A tradição iluminista, onde a sociologia emergente se forma, aprende a associar questões relacionadas à diferença social ao Antigo Regime; a associar modernidade e igualdade (política ou econômica). A cultura iluminista não consegue pensar a diferença sem a associá-la a uma lógica política do privilégio, ao pensamento conservador. Nietzsche, ao negar o igualitarismo iluminista, sua justiça distributiva e lógica universalista, cai necessariamente na defesa de um pensamento aristocrático. Ou não? Se ele pôde pensar a diferença, não pode se livrar de perceber uma incompatibilidade essencial entre pensar a desigualdade e pensar a diferença. Sade, esse iluminista de mau-humor, nega a igualdade caindo necessariamente nos braços de uma diferença que se impõe de modo autoritário, aristocrático. Sade, "o sargento do sexo", acho que Blanchot diz isso, é o último elo entre poder e sangue - isso diz Foucault.

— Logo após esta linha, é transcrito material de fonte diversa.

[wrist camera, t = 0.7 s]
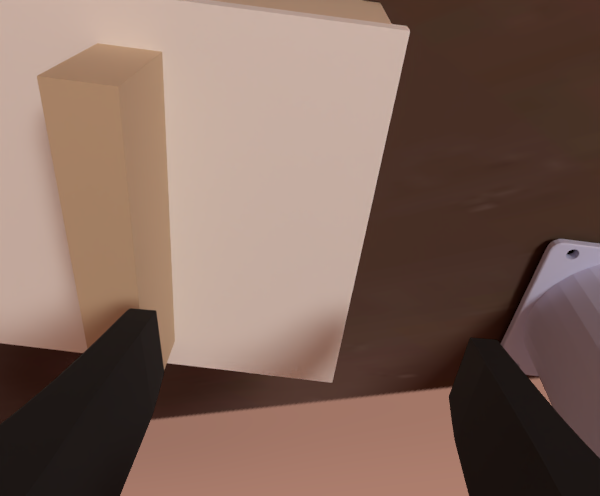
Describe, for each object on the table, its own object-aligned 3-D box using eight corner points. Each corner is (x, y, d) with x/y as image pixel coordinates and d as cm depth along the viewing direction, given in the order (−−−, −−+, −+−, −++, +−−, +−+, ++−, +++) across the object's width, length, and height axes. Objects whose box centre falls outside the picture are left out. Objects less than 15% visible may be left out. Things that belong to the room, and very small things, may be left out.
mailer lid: (407, 26, 12) (431, 62, 9) (332, 370, 19) (331, 455, 16) (-270, -64, 12) (-475, -57, 9) (-95, 319, 19) (-176, 395, 16)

Somos herdeiros dessa tradição. Quando debatemos questões relacionadas às quotas raciais nas universidades públicas, por exemplo, impossível não perceber que o que estamos tentando fazer é negociar entre uma tradição sensível à desigualdade e uma tradição sociológica mais recente voltada para as questões da diferença. Para que esse último tipo de preocupação se impusesse ao olhar sociológico com força política, foi necessário não apenas que o projeto Iluminista recebesse críticas contundentes a partir do final da Segunda Guerra Mundial (ou ainda antes), mas, sobretudo, que novas formas de movimento político surgissem. Falo aqui do movimento feminista, do movimento negro, do movimento gay, entre outros. Sobre isso teremos oportunidade de falar ainda esse semestre.
E esse texto vai assim mesmo, sem mínima correção – caso contrário, demorarei mais uma semana para postá-lo. E desculpem a ilustração, foi a única coisa que encontrei rapidamente no Google.